The current DSM-V draft, as many people have already noted, greatly expands the scope of paraphilias. For example, paraphilic coercion disorder is added and pedophilia is expanded to include pubescent teens. Most people whose commentary I have read, are not pleased with these changes, because, as they say, they will lead to an increasing number of sex offenders claiming an insanity defense.
This fear is, at least in the Dutch legal system, quite legitimate. Unlike in the United Kingdom and the United States, we do not have a specific definition of insanity, like the McNaughton test. Anyone whose mental illness significantly impacted their crime, can be declared partially or completely insane. Partial insanity seems like something pretty specific to the Dutch situation. In this case, you will still be held partially accountable for your crime, and will get a reduced prison sentence along with forced mental treatment. Complete insanity defenses, in which case a criminal will be sent directly to a mental hospital without prison time, are reserved for extremely rare cases. This is not a decision made by forensic psychiatrists, since “insanity” is not a psychiatric term; it was the High Court that decided complete insantiy should be exceptional.

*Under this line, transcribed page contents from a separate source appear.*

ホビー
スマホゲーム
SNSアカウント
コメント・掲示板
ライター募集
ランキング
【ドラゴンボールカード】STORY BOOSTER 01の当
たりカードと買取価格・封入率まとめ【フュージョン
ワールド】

In the Dutch system, the fields of forensic psychiatry and criminal justice are more interconnected than they should be. For example, a forensic psychiatric diagnosis is always made in the context of the crime the person is being accused of. This would seem logical, but it leads to some interesting circular arguments. For example, assume that someone is charged with child sexual abuse. This person is sent to the Pieter Baan Center (our national forensic assessment center) for psychiatric evaluation. There, the crime is taken as the starting point for the psychiatric assessment, so it is hypothetized that the person actually did abuse one or more children. The Pieter Baan Center is not known for its state-of-the-science evaluations, so it is quite possible that any behavior could be interpreted as an indication for pedophilic fantasies. Thus, the person is diagnosed with pedophilia rather easily, regardless of whether they actually admit to pedophilic thoughts. However, even if the person confesses to sexual fantasies involving children, this by itself should not lead to a diagnosis of pedophilia unless the person has acted upon these fantasies (or unless the fantasies caused significant impairment or distress), which can be deduced from the person’s child abuse charge. So, a person is diagnosed with a mental illness on the grounds that they perpetrated a crime. By definition, that mental illness impacts the person’s crime, so almost by definition, they will be declared (partially) insane.

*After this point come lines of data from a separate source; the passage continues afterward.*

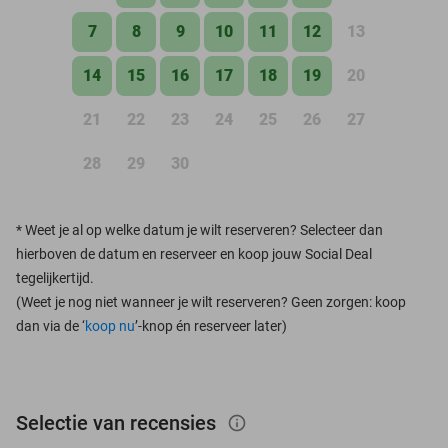
7
8
9
10
11
12
13
14
15
16
17
18
19
20
21
22
23
24
25
26
27
28
29
30
*
Weet je al op welke datum je wilt reserveren? Selecteer dan
hierboven de datum en reserveer en koop jouw Social Deal
tegelijkertijd.
(Weet je nog niet wanneer je wilt reserveren? Geen zorgen: koop
dan via de ‘
koop nu
’-knop én reserveer later)
Selectie van recensies
info_outlined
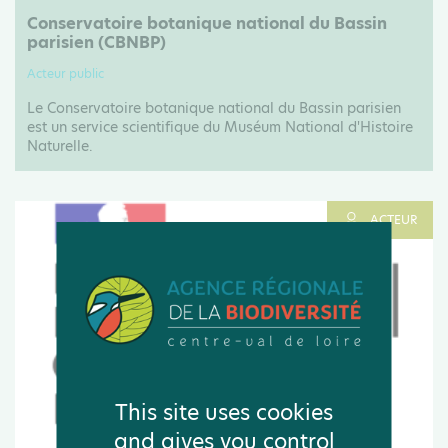
Conservatoire botanique national du Bassin
parisien (CBNBP)
Acteur public
Le Conservatoire botanique national du Bassin parisien
est un service scientifique du Muséum National d'Histoire
Naturelle.
ACTEUR
This site uses cookies
and gives you control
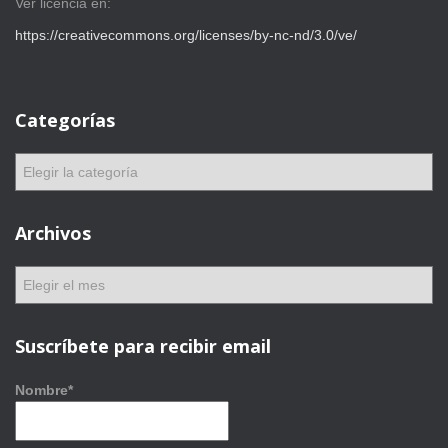
Ver licencia en:
https://creativecommons.org/licenses/by-nc-nd/3.0/ve/
Categorías
C
a
t
e
Archivos
g
o
A
r
r
í
c
a
h
Suscríbete para recibir email
s
i
v
Nombre*
o
s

However, let’s be clear here that, when a suspect is being assessed at the Pieter Baan Center, they haven’t yet been convicted. Because the Pieter Baan Center psychiatrists take the charges as the starting point for their diagnosis, they could theoretically be fabricating evidence through their psychiatric report. According to a recent work by W.A. Wagenaar and others, this is in fact not merely theoretical: they report extensively on a case in which a person, claiming to be innocent, was convicted of horrific child sexual abuse for the most part because a psychiatrist had diagnosed him with pedophilia, on the grounds of the (very dubious) evidence for his sex crimes. The person was convicted of the crime, declared insane, sent to a mental hospital, and will possibly stay there for life, because the first step in treatment is confession to the crime. This is of course a circular argument: you are insane because you allegedly committed a crime, and you have committed the crime because the psychiatrist declared you insane for it. Will this risk be extended if more sex crimes are being pathologized?
But even in the vast majority of cases, where the suspect actually committed the crime, is it desirable that this crime be increasingly pathologized? Even though insanity is, at least in the Dutch legal system, by no means an easy way out, the general public does have an opinion that sex offenders should be punished and not treated like victims of a mental illness. Of course, in terms of risk to the public, it may be easier to pathologize and institutionalize all sex offenders, because in that case one can be sure that they won’t be released into the community until they have been treated. This could mean that sex offenders who deny their crime will be locked up for life rather than released after a certain sentence. Also, forensic psychiatric hospitals are not the sort of hotels people think of: in some respects, you have it worse there than in prison. However, that does not do away with the connotation of sex offenders as victims of mental illness rather than personally responsible for their crimes, and this is actually a legitimate complaint against the pathologization of criminal behavior: we assume that criminals are responsible for their behavior unless a mental illness diminishes this responsibility. Why should something inherent in the crime, rather than something inherent in the perpetrator, annihilate this personal responsibility?
Reference
Wagenaar WA, Israels H, and Van Koppen PJ (2009), De slapende rechter: waarom het veroordelen van burgers niet alleen aan de rechter kan worden overgelaten, Chapter 8: De zaak-Tamboer. Amsterdam, Netherlands: Bakker.